Building a letter classifier in PHP with Tesseract OCR and PHP ML

Published by Matthew Daly at 10th May 2018 10:50 pm

PHP isn't the first language that springs to mind when it comes to machine learning. However, it is practical to use PHP for machine learning purposes. In this tutorial I'll show you how to build a pipeline for classifying letters.

The brief

Before I was a web dev, I was a clerical worker for an FTSE-100 insurance company, doing a lot of work that nowadays is possible to automate away, if you know how. When they received a letter or other communication from a client, it would be sent to be scanned on. Once scanned, a human would have to look at it to classify it, eg was it a complaint, a request for information, a request for a quote, or something else, as well as assign it to a policy number. Let's imagine we've been asked to build a proof of concept for automating this process. This is a good example of a real-world problem that machine learning can help with.

As this is a proof of concept we aren't looking to build a web app for this - for simplicity's sake this will be a command-line application. Unlike emails, letters don't come in an easily machine-readable format, so we will be receiving them as PDF files (since they would have been scanned on, this is a reasonable assumption). Feel free to mock up your own example letters using your own classifications, but I will be classifying letters into four groups:

Complaints - letters expressing dissatisfaction
Information requests - letters requesting general information
Surrender quotes - letters requesting a surrender quote
Surrender forms - letters requesting surrender forms

Our application will therefore take in a PDF file at one end, and perform the following actions on it:

Convert the PDF file to a PNG file
Use OCR (optical character recognition) to convert the letter to plain text
Strip out unwanted whitespace
Extract any visible policy number from the text
Use a machine learning library to classify the letter, having taught it using prior examples

Sound interesting? Let's get started...

Introducing pipelines

As our application will be carrying out a series of discrete steps on our data, it makes sense to use the pipeline pattern for this project. Fortunately, the PHP League have produced a excellent package implementing this. We can therefore create a single class for each step in the process and have it handle that in isolation.

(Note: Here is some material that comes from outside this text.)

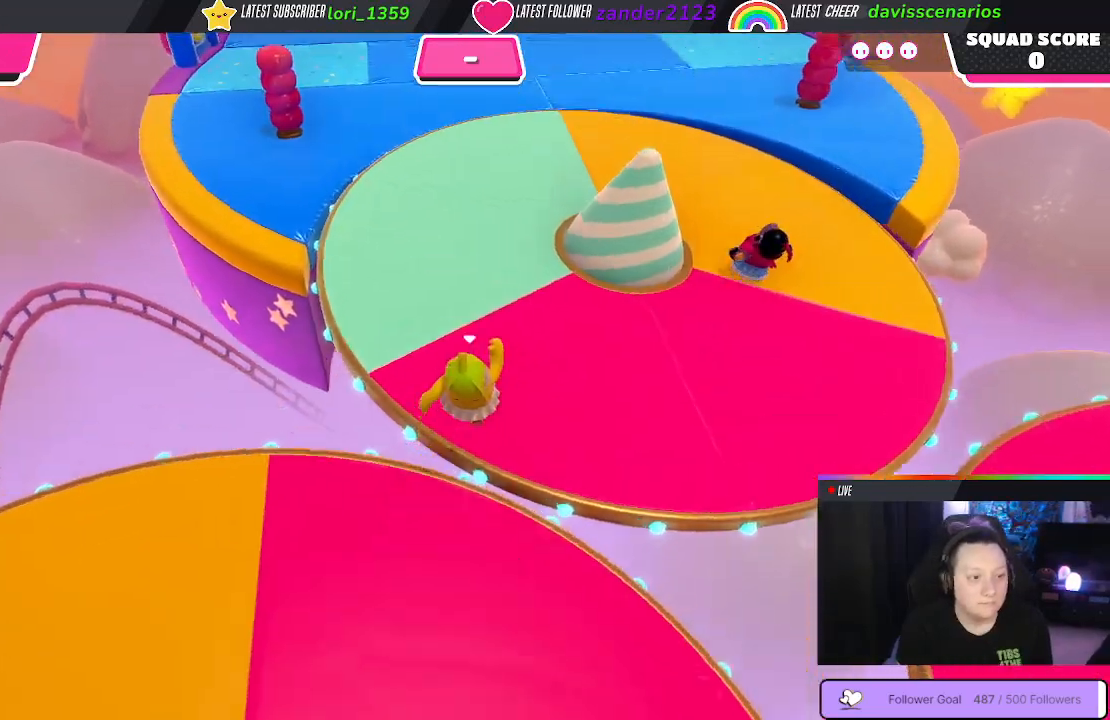
{"buttons": [], "left_stick": "up", "right_stick": "center", "events": [[100, "right_stick", "up"], [450, "right_stick", "center"]]}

We'll also use the Symfony Console component to implement our command-line application. For our machine learning library we will be using PHP ML, which requires PHP 7.1 or greater. For OCR, we will be using Tesseract, so you will need to install the underlying Tesseract OCR library, as well as support for your language. On Ubuntu you can install these as follows:

$ sudo apt-get install tesseract-ocr tesseract-ocr-eng

This assumes you are using English, however you should be able to find packages to support many other languages. Finally, we need ImageMagick to be installed in order to convert PDF files to PNG's.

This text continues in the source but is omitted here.